◆ **Okuma Parçası**
SATRANÇ ANILARIM

TURKCHESS TURNUVALARI

TURKCHESS SONBAHAR TURNUVASI '2000

2000 yılı sonbaharının ilk günleri turkchess sitesini yeni keşfettiğim günlerdi. Siteden dünyada ve Türkiye'de gelişen olayları rahatça takip edebiliyordunuz ve bunun yanı sıra düzenlenen turnuvalar herkese açıktı. O zamana kadar satrancı daha yeni yeni internet üzerinden oynamaya başlamıştım ve genel olarak oynamak için "pogo" sitesini seçiyordum. Turkchess'e girdiğimde yazın bir turnuvanın gerçekleştiğini ve kısa bir zaman sonra yeniden bir turnuvanın düzenlenebileceği haberine rastlamıştım. O güne kadar internet üzerinden turnuvalara katılmayı istemiş, fakat hiçbir turnuvaya rastlamamıştım. Bu benim için bir fırsattı. Turnuvaya kayıt yaptırdıktan sonra hemen her gün mailimi kontrol edip turnuva hakkında bir yazının gelip gelmediğine bakıyordum. Turnuvaya hazırlık olarak yaz mevsiminde ki turnuvada alınan sonuçları, katılan oyuncuları tanımak için yaptıkları maçları inceliyordum, fakat bir sorun vardı. Turnuva da maçlar 2 dakika üzerinden oynanacaktı. Ben ise daha çok 10-12 dakikalık maçlar yapıyordum. Yeni yeni 2 dakikalık oynamaya başlamıştım. Turnuvaya bir hafta kala internete girip hem 2 dakikalık maç antremanı yapıyordum, hem de "zone" sitesini tanıyıp ısınmaya çalışıyordum. Ayrıca turnuva organizatörü Cevdet Kızıl'ı orta yaşlarda, hiç yenilmeyecek, çok güçlü birisi olarak düşünmüştüm. Tabi Çağdaş Karanfil'i de öyle. Hatta turnuva da Çağdaş Karanfil elenince "neyse en zorlardan birisi gitti" diye düşünmüştüm. Oysa Cevdet Kızıl benim yaşlarımda, yenilebilen ama çok güçlü birisi olduğunu sonradan anladım.

◆ **Veri Bölümü**
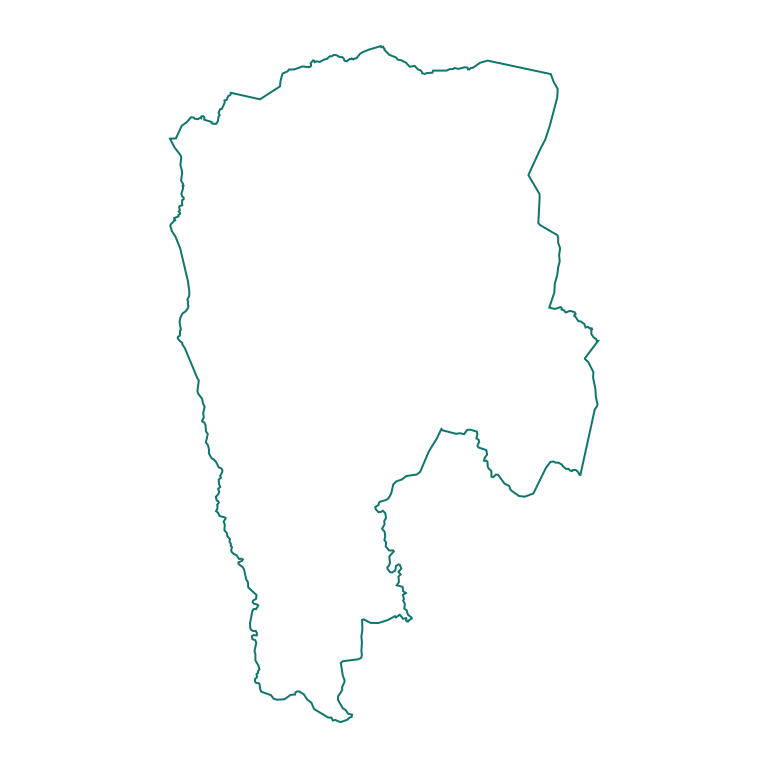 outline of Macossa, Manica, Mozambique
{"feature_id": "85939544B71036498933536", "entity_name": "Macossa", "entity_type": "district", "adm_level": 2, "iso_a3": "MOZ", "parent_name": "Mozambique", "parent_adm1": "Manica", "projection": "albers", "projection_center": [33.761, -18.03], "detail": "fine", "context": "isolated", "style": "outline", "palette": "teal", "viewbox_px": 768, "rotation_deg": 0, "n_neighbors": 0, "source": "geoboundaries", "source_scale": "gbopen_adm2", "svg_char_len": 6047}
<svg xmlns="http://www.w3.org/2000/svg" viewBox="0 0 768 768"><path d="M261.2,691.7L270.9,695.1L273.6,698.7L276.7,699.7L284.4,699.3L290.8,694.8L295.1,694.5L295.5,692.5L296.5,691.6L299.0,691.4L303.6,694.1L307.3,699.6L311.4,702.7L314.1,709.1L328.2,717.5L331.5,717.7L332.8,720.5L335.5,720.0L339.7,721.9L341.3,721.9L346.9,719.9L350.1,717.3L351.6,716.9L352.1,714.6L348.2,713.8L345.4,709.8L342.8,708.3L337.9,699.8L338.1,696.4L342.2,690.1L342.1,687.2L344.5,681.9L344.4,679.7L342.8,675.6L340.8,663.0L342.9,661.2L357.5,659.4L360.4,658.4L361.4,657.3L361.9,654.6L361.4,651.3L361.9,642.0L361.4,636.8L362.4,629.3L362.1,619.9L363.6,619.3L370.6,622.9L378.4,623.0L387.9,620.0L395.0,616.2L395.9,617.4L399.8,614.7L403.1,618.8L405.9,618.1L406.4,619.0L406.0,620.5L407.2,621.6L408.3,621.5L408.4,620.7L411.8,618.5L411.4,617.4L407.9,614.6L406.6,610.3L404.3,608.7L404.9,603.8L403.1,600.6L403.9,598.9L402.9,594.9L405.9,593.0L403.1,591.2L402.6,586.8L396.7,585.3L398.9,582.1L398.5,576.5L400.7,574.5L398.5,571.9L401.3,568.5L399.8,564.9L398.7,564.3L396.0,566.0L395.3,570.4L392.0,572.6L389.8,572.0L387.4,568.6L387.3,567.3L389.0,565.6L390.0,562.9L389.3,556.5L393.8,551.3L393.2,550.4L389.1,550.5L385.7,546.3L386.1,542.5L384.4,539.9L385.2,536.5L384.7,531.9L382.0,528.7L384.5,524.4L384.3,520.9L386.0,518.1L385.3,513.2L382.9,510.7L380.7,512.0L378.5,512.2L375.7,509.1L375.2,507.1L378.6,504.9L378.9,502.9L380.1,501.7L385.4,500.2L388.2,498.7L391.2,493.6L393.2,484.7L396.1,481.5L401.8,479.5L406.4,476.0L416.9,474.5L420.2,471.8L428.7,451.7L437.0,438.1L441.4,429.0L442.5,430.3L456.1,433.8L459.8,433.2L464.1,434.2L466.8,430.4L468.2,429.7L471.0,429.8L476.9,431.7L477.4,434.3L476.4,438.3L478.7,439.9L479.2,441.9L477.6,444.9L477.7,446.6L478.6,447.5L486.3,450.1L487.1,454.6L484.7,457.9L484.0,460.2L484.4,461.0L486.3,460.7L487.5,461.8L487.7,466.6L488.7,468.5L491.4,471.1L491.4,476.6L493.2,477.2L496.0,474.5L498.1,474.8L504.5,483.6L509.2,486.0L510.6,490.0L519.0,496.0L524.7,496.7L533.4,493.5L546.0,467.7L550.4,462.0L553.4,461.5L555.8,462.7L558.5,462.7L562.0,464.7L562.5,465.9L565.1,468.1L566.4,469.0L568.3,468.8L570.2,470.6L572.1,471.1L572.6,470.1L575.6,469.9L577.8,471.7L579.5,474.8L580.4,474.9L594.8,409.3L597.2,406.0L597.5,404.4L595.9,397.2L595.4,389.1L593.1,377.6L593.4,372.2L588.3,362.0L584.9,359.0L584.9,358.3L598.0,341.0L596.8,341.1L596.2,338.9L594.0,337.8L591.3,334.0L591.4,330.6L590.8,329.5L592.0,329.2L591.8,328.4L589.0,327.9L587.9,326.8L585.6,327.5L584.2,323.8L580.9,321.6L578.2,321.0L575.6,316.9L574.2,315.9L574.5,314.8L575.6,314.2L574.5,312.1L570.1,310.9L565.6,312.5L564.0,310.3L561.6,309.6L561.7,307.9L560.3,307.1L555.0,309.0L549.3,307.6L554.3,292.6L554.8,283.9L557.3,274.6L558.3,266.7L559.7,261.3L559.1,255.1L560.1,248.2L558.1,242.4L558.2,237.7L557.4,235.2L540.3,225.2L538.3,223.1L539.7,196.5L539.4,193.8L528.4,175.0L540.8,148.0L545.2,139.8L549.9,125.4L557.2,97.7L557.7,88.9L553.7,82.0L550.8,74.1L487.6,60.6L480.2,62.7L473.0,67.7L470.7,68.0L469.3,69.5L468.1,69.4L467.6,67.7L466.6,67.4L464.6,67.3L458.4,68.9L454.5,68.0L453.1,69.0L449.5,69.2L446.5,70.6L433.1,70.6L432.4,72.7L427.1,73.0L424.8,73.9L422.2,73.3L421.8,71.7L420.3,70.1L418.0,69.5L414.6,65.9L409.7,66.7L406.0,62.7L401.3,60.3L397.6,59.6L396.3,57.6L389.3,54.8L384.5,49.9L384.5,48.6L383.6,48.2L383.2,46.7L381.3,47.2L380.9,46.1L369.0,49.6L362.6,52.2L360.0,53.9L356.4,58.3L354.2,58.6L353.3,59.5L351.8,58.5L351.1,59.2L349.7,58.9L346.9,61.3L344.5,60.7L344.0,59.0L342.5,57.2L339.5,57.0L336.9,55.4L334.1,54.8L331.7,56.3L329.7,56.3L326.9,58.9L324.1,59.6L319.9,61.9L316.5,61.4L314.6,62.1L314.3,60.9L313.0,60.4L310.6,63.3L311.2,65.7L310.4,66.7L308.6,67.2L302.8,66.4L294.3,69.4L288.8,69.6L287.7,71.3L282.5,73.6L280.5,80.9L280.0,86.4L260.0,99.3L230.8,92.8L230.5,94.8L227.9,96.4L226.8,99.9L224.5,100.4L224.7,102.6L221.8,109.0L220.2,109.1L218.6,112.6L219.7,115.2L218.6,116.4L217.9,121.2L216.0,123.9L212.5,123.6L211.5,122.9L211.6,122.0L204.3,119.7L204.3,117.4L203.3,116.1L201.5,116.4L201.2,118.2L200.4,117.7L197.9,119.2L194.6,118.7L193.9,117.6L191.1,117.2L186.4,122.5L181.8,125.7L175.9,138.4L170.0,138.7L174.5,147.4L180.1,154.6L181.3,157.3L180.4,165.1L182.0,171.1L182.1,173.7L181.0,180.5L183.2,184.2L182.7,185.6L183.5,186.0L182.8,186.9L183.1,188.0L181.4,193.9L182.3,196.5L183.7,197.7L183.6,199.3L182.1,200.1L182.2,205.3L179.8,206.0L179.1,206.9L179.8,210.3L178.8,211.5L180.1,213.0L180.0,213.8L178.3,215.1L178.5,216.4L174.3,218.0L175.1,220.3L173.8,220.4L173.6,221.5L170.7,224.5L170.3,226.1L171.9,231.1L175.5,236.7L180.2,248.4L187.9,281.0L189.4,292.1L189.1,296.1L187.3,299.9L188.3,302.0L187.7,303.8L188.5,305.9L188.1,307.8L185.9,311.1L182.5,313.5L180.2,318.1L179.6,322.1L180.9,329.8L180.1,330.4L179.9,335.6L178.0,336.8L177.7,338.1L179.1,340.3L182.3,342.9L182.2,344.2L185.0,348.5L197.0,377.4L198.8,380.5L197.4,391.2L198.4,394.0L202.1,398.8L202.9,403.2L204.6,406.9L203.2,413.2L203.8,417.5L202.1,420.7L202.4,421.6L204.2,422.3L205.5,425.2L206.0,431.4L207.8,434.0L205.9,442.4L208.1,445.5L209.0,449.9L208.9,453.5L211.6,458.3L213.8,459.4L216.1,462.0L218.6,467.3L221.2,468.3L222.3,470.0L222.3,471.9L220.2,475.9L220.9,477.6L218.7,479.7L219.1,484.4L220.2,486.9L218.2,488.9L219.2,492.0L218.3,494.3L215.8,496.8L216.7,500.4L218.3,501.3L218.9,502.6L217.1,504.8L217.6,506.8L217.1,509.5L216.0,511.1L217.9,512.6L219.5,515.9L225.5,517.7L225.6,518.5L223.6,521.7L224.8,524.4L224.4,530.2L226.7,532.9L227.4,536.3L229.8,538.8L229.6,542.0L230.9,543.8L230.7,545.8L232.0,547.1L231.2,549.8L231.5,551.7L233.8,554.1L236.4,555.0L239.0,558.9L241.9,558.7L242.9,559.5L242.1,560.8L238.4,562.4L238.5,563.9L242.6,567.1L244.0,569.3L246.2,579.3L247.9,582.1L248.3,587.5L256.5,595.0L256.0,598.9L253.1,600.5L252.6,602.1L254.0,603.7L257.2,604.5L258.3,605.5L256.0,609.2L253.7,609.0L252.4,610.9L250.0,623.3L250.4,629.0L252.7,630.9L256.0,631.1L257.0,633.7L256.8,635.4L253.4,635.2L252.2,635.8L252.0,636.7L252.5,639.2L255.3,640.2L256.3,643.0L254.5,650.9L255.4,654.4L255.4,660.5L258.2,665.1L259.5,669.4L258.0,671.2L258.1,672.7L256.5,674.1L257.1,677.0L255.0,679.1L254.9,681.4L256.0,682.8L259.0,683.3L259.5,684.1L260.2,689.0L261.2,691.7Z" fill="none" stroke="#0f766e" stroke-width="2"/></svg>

==

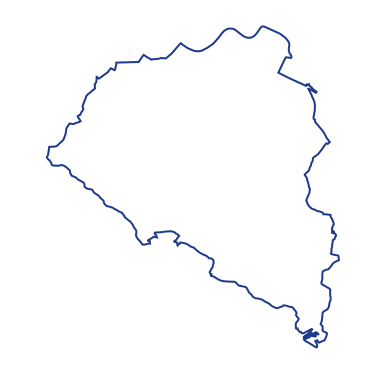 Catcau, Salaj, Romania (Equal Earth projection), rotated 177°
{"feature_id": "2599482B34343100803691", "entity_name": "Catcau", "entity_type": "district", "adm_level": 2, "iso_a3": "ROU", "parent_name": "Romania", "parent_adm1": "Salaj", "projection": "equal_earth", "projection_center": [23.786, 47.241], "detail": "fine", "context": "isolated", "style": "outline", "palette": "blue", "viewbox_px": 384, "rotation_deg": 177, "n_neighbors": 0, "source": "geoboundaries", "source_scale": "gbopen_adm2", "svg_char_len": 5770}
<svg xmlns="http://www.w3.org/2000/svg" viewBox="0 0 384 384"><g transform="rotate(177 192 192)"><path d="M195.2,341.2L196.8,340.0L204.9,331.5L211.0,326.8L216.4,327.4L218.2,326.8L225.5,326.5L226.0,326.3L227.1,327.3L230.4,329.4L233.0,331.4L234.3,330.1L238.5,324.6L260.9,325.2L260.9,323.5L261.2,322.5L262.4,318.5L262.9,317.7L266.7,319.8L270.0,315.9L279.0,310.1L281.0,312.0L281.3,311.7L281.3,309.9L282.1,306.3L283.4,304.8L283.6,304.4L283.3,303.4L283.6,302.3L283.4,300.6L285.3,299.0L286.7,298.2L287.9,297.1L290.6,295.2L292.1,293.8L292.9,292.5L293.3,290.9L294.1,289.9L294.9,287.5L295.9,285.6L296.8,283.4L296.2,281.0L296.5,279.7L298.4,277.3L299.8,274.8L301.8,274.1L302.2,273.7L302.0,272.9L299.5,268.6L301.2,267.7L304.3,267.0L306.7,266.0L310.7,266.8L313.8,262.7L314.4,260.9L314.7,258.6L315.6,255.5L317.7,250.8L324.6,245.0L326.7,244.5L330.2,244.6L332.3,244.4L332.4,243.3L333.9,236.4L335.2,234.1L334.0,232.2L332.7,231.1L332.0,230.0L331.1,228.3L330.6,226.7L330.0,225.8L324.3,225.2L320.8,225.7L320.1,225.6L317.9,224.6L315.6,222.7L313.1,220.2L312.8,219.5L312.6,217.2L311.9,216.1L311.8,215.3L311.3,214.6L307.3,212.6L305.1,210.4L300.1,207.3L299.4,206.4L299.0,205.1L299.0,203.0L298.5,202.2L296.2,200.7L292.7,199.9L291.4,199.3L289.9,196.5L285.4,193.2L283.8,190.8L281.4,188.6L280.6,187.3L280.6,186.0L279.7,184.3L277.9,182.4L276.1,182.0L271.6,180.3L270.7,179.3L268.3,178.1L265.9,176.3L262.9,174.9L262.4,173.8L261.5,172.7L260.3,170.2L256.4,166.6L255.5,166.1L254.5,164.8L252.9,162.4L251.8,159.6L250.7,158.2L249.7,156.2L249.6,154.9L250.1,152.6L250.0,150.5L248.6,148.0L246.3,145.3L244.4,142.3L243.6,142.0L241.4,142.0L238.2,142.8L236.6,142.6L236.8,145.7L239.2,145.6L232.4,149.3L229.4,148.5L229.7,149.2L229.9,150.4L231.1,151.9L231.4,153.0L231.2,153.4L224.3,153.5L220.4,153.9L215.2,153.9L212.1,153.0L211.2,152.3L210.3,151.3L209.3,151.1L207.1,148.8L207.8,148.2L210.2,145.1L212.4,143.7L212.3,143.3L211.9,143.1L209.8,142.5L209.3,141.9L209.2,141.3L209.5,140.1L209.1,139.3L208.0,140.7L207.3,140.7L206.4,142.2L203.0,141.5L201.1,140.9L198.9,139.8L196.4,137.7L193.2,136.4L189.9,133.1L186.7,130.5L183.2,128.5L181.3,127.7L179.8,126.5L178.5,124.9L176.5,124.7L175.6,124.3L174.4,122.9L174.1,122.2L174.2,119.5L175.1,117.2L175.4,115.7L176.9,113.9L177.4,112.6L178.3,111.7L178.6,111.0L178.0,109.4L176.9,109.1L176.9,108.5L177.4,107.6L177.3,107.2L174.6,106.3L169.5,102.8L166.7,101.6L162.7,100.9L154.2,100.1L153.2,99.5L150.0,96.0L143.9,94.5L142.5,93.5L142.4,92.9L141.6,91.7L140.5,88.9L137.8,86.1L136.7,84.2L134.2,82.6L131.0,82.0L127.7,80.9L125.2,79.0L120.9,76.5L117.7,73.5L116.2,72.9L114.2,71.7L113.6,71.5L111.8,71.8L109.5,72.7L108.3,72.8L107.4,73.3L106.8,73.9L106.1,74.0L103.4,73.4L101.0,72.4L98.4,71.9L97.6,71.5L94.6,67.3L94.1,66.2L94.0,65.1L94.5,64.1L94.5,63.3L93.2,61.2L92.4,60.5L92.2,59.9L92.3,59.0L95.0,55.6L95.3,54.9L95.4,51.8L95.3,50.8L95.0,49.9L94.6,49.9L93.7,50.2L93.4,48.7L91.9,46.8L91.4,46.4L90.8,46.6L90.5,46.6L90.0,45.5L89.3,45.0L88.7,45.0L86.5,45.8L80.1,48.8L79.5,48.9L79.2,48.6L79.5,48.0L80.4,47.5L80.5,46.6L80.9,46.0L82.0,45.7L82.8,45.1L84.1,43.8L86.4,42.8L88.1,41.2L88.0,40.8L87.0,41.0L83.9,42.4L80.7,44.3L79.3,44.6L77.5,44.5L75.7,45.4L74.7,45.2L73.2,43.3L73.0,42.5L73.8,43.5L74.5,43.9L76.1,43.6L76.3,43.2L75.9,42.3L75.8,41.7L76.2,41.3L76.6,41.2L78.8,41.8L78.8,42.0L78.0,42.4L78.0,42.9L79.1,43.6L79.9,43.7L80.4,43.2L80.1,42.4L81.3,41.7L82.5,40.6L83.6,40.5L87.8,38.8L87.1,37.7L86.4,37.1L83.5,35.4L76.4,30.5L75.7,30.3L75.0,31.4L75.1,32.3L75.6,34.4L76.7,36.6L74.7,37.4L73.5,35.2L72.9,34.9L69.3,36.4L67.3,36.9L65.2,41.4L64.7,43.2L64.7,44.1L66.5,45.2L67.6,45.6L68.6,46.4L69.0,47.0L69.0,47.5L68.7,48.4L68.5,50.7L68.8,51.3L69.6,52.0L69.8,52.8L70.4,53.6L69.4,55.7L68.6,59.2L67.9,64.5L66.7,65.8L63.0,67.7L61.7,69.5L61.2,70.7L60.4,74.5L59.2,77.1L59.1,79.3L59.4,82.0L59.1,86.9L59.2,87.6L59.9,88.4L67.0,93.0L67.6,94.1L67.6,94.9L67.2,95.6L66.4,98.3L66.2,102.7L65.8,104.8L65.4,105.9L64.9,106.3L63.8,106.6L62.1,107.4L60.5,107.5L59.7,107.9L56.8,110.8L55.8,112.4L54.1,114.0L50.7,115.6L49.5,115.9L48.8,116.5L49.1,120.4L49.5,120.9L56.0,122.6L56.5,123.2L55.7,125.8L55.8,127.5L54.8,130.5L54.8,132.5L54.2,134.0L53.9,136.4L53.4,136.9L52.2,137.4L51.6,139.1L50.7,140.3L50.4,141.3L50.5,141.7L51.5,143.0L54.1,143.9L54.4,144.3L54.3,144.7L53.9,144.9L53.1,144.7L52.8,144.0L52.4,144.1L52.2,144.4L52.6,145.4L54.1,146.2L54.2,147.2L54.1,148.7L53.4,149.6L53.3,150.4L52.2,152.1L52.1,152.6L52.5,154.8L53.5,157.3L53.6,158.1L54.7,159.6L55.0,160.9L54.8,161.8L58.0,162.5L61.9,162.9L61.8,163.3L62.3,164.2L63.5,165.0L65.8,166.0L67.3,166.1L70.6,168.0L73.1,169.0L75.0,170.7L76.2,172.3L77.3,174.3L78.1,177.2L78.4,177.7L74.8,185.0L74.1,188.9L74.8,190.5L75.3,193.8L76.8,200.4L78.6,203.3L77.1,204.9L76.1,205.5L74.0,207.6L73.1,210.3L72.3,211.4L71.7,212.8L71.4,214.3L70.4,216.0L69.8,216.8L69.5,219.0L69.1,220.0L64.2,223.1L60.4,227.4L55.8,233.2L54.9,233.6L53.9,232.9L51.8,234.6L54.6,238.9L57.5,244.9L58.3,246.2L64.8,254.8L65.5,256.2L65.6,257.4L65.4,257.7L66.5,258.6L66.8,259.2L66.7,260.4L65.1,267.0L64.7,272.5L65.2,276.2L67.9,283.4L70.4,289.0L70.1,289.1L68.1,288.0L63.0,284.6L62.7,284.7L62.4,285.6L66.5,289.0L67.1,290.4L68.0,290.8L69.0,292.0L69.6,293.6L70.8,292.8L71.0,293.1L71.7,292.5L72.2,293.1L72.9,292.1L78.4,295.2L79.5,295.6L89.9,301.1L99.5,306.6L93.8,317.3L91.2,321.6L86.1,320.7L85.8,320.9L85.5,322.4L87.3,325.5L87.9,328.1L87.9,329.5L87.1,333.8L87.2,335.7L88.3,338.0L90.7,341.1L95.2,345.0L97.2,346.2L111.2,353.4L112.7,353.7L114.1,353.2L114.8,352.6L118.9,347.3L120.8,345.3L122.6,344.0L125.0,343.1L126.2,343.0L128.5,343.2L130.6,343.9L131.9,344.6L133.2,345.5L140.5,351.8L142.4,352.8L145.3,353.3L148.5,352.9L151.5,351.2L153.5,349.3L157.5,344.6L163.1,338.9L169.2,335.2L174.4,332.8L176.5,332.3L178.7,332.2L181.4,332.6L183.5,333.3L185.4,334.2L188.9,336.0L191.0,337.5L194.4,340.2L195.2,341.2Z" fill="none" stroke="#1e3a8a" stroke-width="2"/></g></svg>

◆ **Yazılı Alıştırma**
Lütfen 2000 sonbaharındaki Turkchess turnuvasını anlatan satranç anısını, son cümlesinin ardından gelecek bölümü yazarak sürdürün.

◆ **Yanıt**
Turnuva 14 Ekim 2000 Cumartesi başlayıp, yaklaşık üç hafta sürecekti ve grup maçları cuma ve cumartesileri oynanacaktı. O kadar fazla katılım vardı ki bazı gruplar dört, bazı gruplar beş oyuncudan oluşmak üzere toplam altı grup kuruldu. İlk günkü maçların ardından 3'te 3 yapmıştım, fakat bu kadar çok katılıma karşılık ilk gün sadece katılanların yarısı gelmişti. Hatta ne gelmeyenler hakkında sorumsuz olduklarını düşünmüştüm. Tabi  internette ki turnuva deneyimim arttıkça ben de gelmeyen oyuncu durumuna alışmak zorunda kaldım. İlk günkü üçte üç galibiyetin ardından Turkchess'te hafta içi çıkan bir haberde benden "turnuvanın yıldızlarından Bora Altınordu" diye söz edilmesi çok gururlanmama sebep olmuştu.

İkinci gün, 20 Ekim 2000 Cuma günüydü. Aynı grupta ikinci maçlar oynanacaktı. Bu maçlar da iki galibiyet ve bir mağlubiyet alarak toplamda 5/6 yaparak grup birincisi olmuştum ve bir sonra ki turda oynamaya hak kazanmıştım. Üçüncü gün bir ertesi gün olan cumartesiydi ve karşımda ilk turdakinden çok daha güçlü oyuncular yer alacaktı. Kuralar çekildikten sonra Cevdet Kızıl'ın benim grubumda olmamasına çok sevinmiştim. Çünkü ne de olsa hala gözümde yenilmez, orta yaşlı ve çok güçlü bir oyuncuydu. İkinci tura yükselme hakkı kazanan 11 oyuncu iki gruba ayrılmıştı ve sonradan benim kolay grupta olduğumu anladım. İkinci tur ilk maçlarını 3/4 ile geçince gerçekten tam havaya girmiştim. Grubun ilk iki sırasında yer alan oyuncular final grubuna yükseleceğinden çok büyük bir avantaj elde etmiştim. Bir hafta ki ikinci grup rövanş maçları için hesaplar yapmaya başlamıştım.

Turnuvanın dördüncü günü 27 Ekim 2000 Cuma idi. Çok büyük bir sürprizle karşılaştım. O gün benim grubumda olan hiçbir oyuncu turnuvaya gelmemişti. Ayrıca diğer gruptan ilk maçlar sonunda 5/5 yapan Metin Asılkefeli de gelmemişti. Günün sonunda ben maç yapmadan final grubuna yükselmiştim, diğer zor olan gruptan ise üç oyuncu final grubuna yükseldiler ve birdenbire "final maçlarını hemen yapalım da bitsin" diye bir görüş ortaya atıldı. Ben buna kesinlikle karşıydım. Çünkü bir haftadır tek turnuva maçı yapmamıştım, hem de 2 dakika da deneyimsizdim hala. Oysa ki rakiplerim bir buçuk saattir durmadan oynuyorlardı ve birbirleriyle karşılaştıkları için oyun stillerini çok iyi biliyorlardı, benim ise hiçbir deneyimim yoktu, fakat herkes final maçlarının oynanmasını isteyince bana da söyleyecek birşey kalmadı.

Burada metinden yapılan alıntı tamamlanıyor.